Portrait

L’Almamy Samory Touré : Le cauchemar des colons français

L’Almamy Samory Touré : Le cauchemar des colons français

Il fut sans doute l'adversaire le plus redoutable que les Français eurent à affronter en Afrique de l'Ouest. Raison pour laquelle, le nom de Samory Touré figure en lettres d'or dans l'histoire nationaliste post-coloniale africaine. Cet Almamy est resté célèbre pour avoir tenu tête de façon farouche aux colons, qui l'ont finalement capturé dans la ville de Guélémou. Envoyé en exil au Gabon, il est mort en captivité le 2 juin 1990. Retour sur la vie d’un Almamy pas comme les autres qui constituait le cauchemar des colons français.

 

Samory Touré est né vers 1833 dans le village de Miniambaladougou, situé au sud-est de la Guinée Conakry. Fils de commerçants, marchands dioula, il grandit dans une Afrique de l’Ouest en pleine mutation du fait du nombre croissant de contacts avec les Européens.
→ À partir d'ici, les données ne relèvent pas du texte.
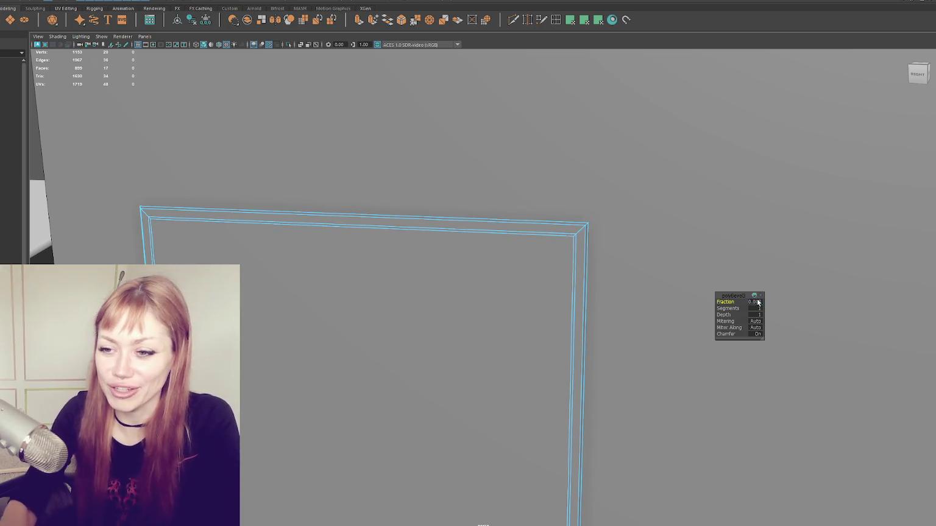
left_click_drag(677, 310, 641, 331, "alt")
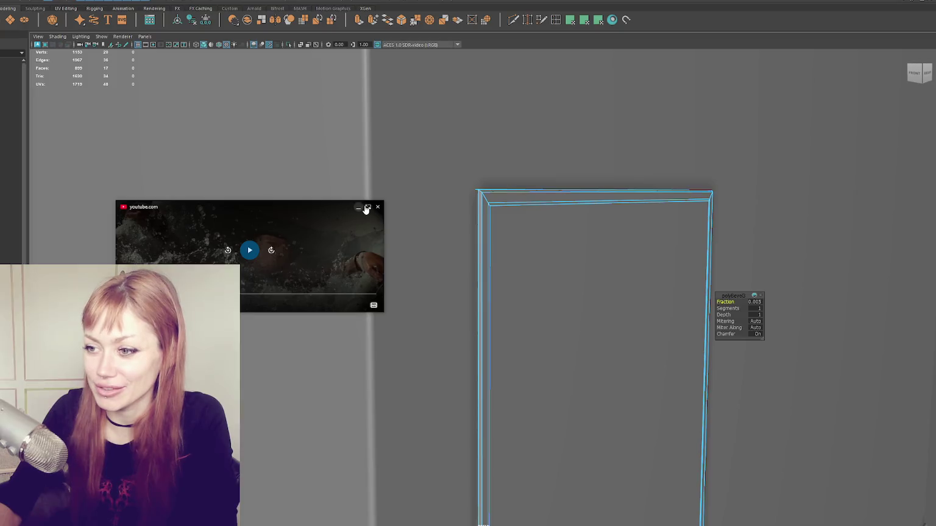
left_click(367, 209)
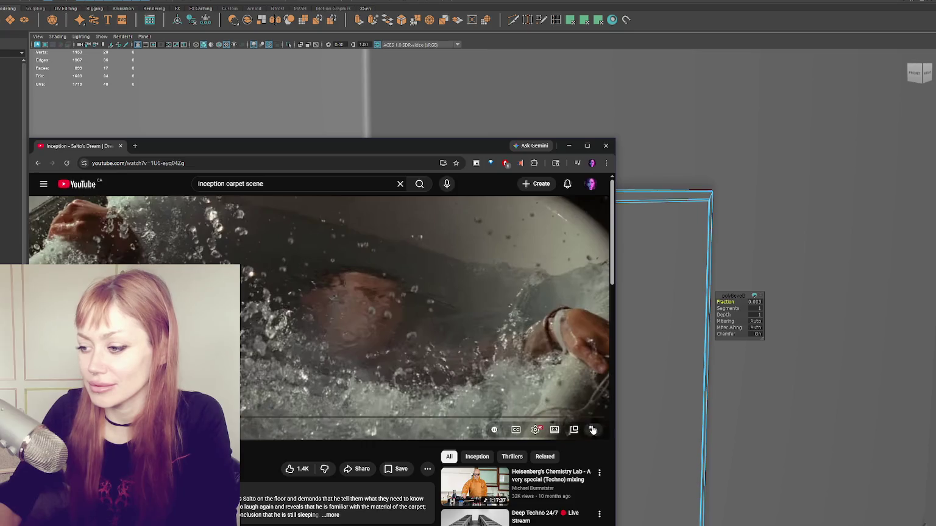
Play the Inception clip full screen, then pause it later on
left_click(592, 430)
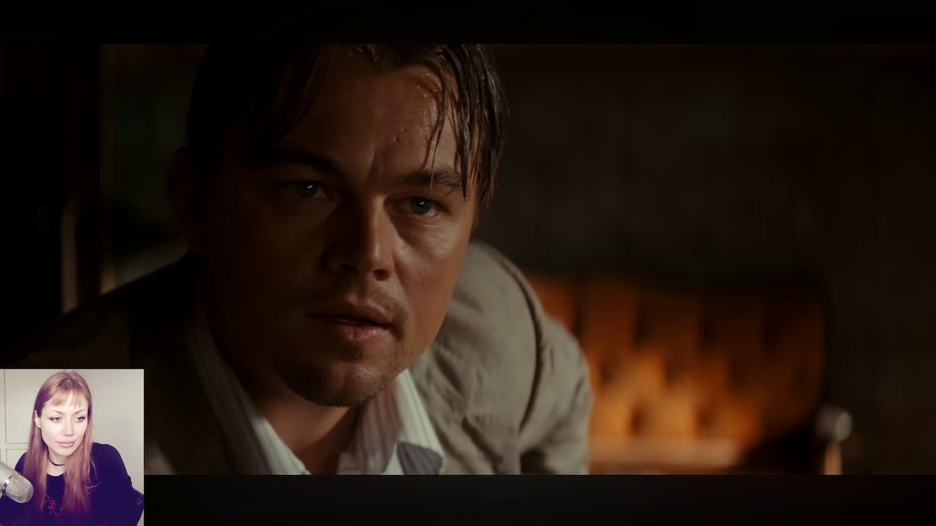
left_click(212, 262)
Le commerce avec l’Europe avait rendu riches certains États africains pendant qu’une utilisation croissante des armes à feu modifie la guerre traditionnelle.

Ses parents avaient abjuré l’islam pour se convertir au paganisme.

A la suite de la capture de sa mère, Sokhona Camara, lors d'un raid mené par Sory Bourama (d'un clan ennemi, les Cissé), le jeune Samory Touré s’engage dans l’armée afin de libérer sa génitrice réduite en esclavage. Il s’est mis au service du clan Cissé auprès desquels il apprend le maniement des armes. D'après la tradition, il reste à leur service pendant plus de 7 ans.

Samory Touré devenu un adepte des armes s'engage ensuite pour deux ans dans les rangs de Saransware-Mori . Celui-ci était à la tête de l’armée des Bérété, ennemis des Cissé. Samory y est nommé chef de guerre.

En 1861, il prête serment de protéger son peuple contre les Bérété et les Cissé. Il crée alors une armée professionnelle et nomme ses proches, notamment ses frères et amis d'enfance, à des postes de commandement. Naît ainsi l’Almamy Samory Touré! 

Il devient le cauchemar des colons français. Son armée a remporté plusieurs batailles contre celle des colonisateurs. Il était à la tête de 30 000 à 35 000 hommes.

Si le chef de guerre est impressionné par la discipline et la puissance de feu des armées européennes, il essaie malgré tout de neutraliser les Français par plusieurs moyens. Les batailles se multiplient entre ses forces et l’armée des colons français, qui était bien décidées à en finir avec lui.

Affaibli par les nombreux combats, l’Almamy et ses hommes  pratiquent une politique de la terre brûlée, dévastant chaque parcelle de terrain qu'ils évacuent. Samory se replie vers l'est, vers les fleuves Bandama et Comoé.

Dès lors, sa présence est négligée par l'armée française, dans la mesure où le nouvel établissement de Samory ne constitue plus un obstacle à la politique coloniale française.

Le combat avec l'armée des "blancs'' tournant à son désavantage, Samory préfère négocier. Le 28 mars 1886, il signe avec les Français un traité de paix et de commerce qui reconnait, sur la rive gauche du Niger, une importante zone d'influence française.

Il est finalement capturé le 29 septembre 1898 à Guélémou en Côte d’Ivoire, avant d’être envoyé en exil vers le Gabon. L’almamy Samory Touré mourra en captivité des suites d’une pneumonie. Une chose reste certaine, Samory fut sans doute l'adversaire le plus redoutable que les Français eurent à affronter en Afrique de l'Ouest.